### [What this task involves]
For this exercise, restate every line below word for word and drop the images.

### [Material provided]
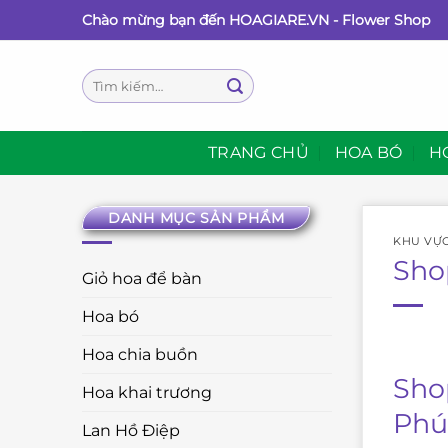
Bỏ
Chào mừng bạn đến HOAGIARE.VN - Flower Shop
qua
nội
Tìm
dung
kiếm:
TRANG CHỦ
HOA BÓ
H
DANH MỤC SẢN PHẨM
KHU VỰ
Sho
Giỏ hoa để bàn
Hoa bó
Hoa chia buồn
Sho
Hoa khai trương
Phú
Lan Hồ Điệp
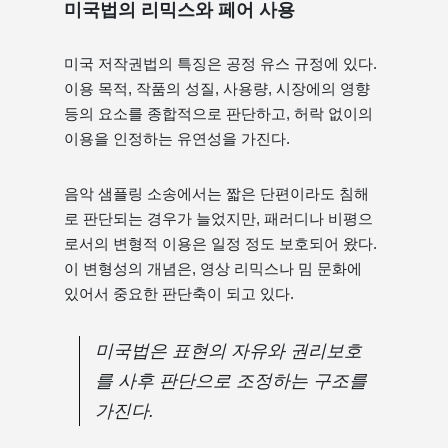
미국법의 리믹스와 페어 사용
미국 저작권법의 특징은 공정 유스 규정에 있다.
이용 목적, 작품의 성질, 사용량, 시장에의 영향
등의 요소를 종합적으로 판단하고, 허락 없이의
이용을 인정하는 유연성을 가진다.
음악 샘플링 소송에서는 짧은 단편이라도 침해
로 판단되는 경우가 늘었지만, 패러디나 비평으
로서의 변형적 이용은 일정 정도 보호되어 왔다.
이 변형성의 개념은, 영상 리믹스나 밈 문화에
있어서 중요한 판단축이 되고 있다.
미국법은 표현의 자유와 권리보호
를 사후 판단으로 조정하는 구조를
가진다.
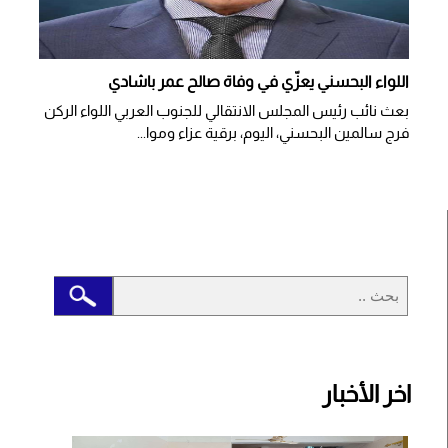
اللواء البحسني يعزّي في وفاة صالح عمر باشادي
بعث نائب رئيس المجلس الانتقالي للجنوب العربي اللواء الركن
فرج سالمين البحسني، اليوم، برقية عزاء وموا...
اخر الأخبار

### [Solution for this task]
Bỏ
Chào mừng bạn đến HOAGIARE.VN - Flower Shop
qua
nội
Tìm
dung
kiếm:
TRANG CHỦ
HOA BÓ
H
DANH MỤC SẢN PHẨM
KHU VỰ
Sho
Giỏ hoa để bàn
Hoa bó
Hoa chia buồn
Sho
Hoa khai trương
Phú
Lan Hồ Điệp
미국법의 리믹스와 페어 사용
미국 저작권법의 특징은 공정 유스 규정에 있다.
이용 목적, 작품의 성질, 사용량, 시장에의 영향
등의 요소를 종합적으로 판단하고, 허락 없이의
이용을 인정하는 유연성을 가진다.
음악 샘플링 소송에서는 짧은 단편이라도 침해
로 판단되는 경우가 늘었지만, 패러디나 비평으
로서의 변형적 이용은 일정 정도 보호되어 왔다.
이 변형성의 개념은, 영상 리믹스나 밈 문화에
있어서 중요한 판단축이 되고 있다.
미국법은 표현의 자유와 권리보호
를 사후 판단으로 조정하는 구조를
가진다.
اللواء البحسني يعزّي في وفاة صالح عمر باشادي
بعث نائب رئيس المجلس الانتقالي للجنوب العربي اللواء الركن
فرج سالمين البحسني، اليوم، برقية عزاء وموا...
اخر الأخبار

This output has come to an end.